Der Oberste Gerichtshof hat als Revisionsgericht durch den Senatspräsidenten des Obersten Gerichtshofes Dr. Schragel als Vorsitzenden und durch die Hofräte des Obersten Gerichtshofes Dr. Schubert, Dr. Hofmann, Dr. Schlosser und Dr. Graf als weitere Richter in der Rechtssache der klagenden Parteien 1.) Elfriede R***, Private, Wien 5., Wiedner Hauptstraße 150, 2.) Christine H***, Private, Wien 19., Unterer Schreiberweg 55, beide vertreten durch Dr. Karl Zingher, Rechtsanwalt in Wien, wider die beklagte Partei Komm.Rat Kurt S***, Kaufmann, Wien 19., Eichelhofstraße 6, vertreten durch Dr. Hans Frieders, Dr. Christian Tassul, Dr.
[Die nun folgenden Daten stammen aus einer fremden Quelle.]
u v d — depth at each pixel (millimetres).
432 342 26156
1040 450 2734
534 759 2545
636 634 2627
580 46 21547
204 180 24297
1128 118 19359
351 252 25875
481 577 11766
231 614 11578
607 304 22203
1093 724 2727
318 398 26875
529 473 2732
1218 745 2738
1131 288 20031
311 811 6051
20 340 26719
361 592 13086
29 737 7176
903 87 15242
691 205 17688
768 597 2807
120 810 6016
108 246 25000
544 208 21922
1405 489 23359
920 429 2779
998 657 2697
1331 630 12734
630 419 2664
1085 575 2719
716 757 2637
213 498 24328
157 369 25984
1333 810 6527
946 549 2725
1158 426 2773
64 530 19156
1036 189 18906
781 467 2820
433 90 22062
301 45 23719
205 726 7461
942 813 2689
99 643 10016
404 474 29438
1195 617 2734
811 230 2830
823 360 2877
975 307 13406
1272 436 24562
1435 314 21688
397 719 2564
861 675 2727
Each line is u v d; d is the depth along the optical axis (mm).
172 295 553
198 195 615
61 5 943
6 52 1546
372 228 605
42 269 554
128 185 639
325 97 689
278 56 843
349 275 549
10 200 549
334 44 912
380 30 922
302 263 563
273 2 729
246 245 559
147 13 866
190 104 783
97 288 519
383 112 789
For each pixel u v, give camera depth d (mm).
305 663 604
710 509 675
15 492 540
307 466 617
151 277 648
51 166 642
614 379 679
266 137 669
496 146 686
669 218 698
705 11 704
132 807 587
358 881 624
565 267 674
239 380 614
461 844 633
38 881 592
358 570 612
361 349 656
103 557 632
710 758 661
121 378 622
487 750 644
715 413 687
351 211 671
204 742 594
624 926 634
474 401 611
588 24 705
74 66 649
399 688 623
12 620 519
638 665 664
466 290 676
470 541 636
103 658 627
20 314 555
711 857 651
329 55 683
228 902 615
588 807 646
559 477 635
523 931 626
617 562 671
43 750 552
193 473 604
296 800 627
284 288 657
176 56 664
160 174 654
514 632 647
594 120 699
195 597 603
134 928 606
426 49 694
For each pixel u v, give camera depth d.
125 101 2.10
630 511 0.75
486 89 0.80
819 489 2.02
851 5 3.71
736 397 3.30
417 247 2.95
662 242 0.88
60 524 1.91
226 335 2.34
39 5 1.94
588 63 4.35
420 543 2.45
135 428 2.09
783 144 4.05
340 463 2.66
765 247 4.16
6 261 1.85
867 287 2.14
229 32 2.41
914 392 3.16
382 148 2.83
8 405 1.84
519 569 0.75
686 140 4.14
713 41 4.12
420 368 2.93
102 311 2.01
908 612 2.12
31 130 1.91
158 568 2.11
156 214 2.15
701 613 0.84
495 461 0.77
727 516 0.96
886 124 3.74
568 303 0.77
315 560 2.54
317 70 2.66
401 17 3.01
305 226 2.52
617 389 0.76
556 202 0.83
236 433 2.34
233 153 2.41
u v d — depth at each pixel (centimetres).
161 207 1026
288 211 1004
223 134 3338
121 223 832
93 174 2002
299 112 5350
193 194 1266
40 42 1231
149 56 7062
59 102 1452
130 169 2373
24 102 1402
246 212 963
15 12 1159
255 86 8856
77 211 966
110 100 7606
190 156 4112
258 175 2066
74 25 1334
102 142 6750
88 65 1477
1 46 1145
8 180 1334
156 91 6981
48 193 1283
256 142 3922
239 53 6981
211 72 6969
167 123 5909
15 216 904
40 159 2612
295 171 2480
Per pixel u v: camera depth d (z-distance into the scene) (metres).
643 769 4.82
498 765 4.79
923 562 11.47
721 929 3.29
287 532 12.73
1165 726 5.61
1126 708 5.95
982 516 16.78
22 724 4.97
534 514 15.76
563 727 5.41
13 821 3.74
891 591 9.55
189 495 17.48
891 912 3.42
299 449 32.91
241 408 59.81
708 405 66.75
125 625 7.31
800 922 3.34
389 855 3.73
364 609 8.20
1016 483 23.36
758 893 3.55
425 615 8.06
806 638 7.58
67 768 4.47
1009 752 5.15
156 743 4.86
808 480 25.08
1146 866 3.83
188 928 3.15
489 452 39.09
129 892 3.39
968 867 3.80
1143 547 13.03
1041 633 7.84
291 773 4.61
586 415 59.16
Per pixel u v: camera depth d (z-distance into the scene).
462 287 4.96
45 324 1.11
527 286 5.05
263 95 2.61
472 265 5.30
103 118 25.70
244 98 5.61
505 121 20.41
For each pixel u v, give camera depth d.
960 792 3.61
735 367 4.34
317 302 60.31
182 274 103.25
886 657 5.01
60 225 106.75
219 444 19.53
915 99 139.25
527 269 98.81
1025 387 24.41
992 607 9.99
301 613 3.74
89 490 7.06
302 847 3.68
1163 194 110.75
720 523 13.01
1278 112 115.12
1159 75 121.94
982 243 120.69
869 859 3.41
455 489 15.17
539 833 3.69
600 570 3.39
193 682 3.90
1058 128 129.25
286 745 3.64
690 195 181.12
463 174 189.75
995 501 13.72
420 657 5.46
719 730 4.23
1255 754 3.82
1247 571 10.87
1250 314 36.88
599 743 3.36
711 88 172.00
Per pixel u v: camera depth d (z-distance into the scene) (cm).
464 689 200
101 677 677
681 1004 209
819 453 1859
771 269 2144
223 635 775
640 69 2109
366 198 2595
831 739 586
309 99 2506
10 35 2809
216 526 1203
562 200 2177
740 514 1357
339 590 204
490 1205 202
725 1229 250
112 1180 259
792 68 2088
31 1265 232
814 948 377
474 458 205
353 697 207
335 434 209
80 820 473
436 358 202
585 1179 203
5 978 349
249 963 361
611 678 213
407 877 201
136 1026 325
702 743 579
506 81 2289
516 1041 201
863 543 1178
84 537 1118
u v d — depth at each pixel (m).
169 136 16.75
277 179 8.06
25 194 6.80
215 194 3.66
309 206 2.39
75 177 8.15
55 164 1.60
Georg Frieders, Rechtsanwälte in Wien, wegen Aufkündigung, infolge Revision der klagenden Parteien gegen das Urteil des Landesgerichtes für ZRS Wien als Berufungsgerichtes vom 28. Dezember 1988, GZ 48 R 506/88-10, womit infolge Berufung der klagenden Parteien das Urteil des Bezirksgerichtes Innere Stadt Wien vom 10. Juni 1988, GZ 48 C 115/88y-6, bestätigt wurde, in nichtöffentlicher Sitzung zu Recht erkannt:

Spruch

Der Revision wird nicht Folge gegeben.

Die klagenden Parteien sind zur ungeteilten Hand schuldig, der beklagten Partei die mit S 1.977,60 bestimmten Kosten des Revisionsverfahrens (darin enthalten S 329,60 Umsatzsteuer) binnen 14 Tagen bei Exekution zu bezahlen.

Text

Entscheidungsgründe:

Der Beklagte wohnte mit seiner Familie, darunter mit dem am 11. Dezember 1960 geborenen Sohn Michael, in der von ihm gemieteten, aus vier Zimmern und Nebenräumen bestehenden Wohnung Wien 1., Parkring 18/1/2/2. Obwohl der Beklagte um das Jahr 1970 herum ein Haus in Wien 19 erworben hatte, blieb bis 1984 sein Lebensmittelpunkt in der aufgekündigten Wohnung. Die Familie hielt sich nur drei bis vier Monate im Sommer in Wien 19 auf. Im August 1984 starb die Gattin des Beklagten. Seit diesem Zeitpunkt wohnt der Beklagte ausschließlich in seinem Haus in Wien 19. Da es dem Beklagten nach dem Tod seiner Gattin und wegen eines Unfalls nicht gut ging, blieb auch sein Sohn Michael noch einige Zeit bei ihm in Wien 19 wohnen. Im Spätherbst 1984 machte Michael mit dem Beklagten eine Auslandsfahrt. Von Anfang 1985 bis Anfang 1986 absolvierte Michael einen Studienaufenthalt in den USA. Seit seiner Rückkehr 1986 nach Wien benützt er ausschließlich die aufgekündigte Wohnung zu Wohnzwecken. Daß Michael die Wohnung am Parkring erhalten sollte, war innerhalb der Familie des Beklagten immer vorgesehen gewesen, nur war ursprünglich geplant, daß eine Überlassung der Wohnung erst im Todesfall des Beklagten erfolgen sollte. Da jedoch die Gattin des Beklagten in der aufgekündigten Wohnung Selbstmord verübt hatte, wollte der Beklagte nach deren Tod nicht mehr in die aufgekündigte Wohnung zurückkehren. Am 30. April 1987 sandte der Beklagtenvertreter dem Klagevertreter ein Schreiben, in dem er mitteilte, daß der Beklagte die Mietrechte an der Wohnung seinem Sohn Michael überlasse. Die Klägerinnen kündigten die Wohnung mit dem Vorbringen auf, der Beklagte habe das Objekt an den nicht eintrittsberechtigten Sohn weitergegeben.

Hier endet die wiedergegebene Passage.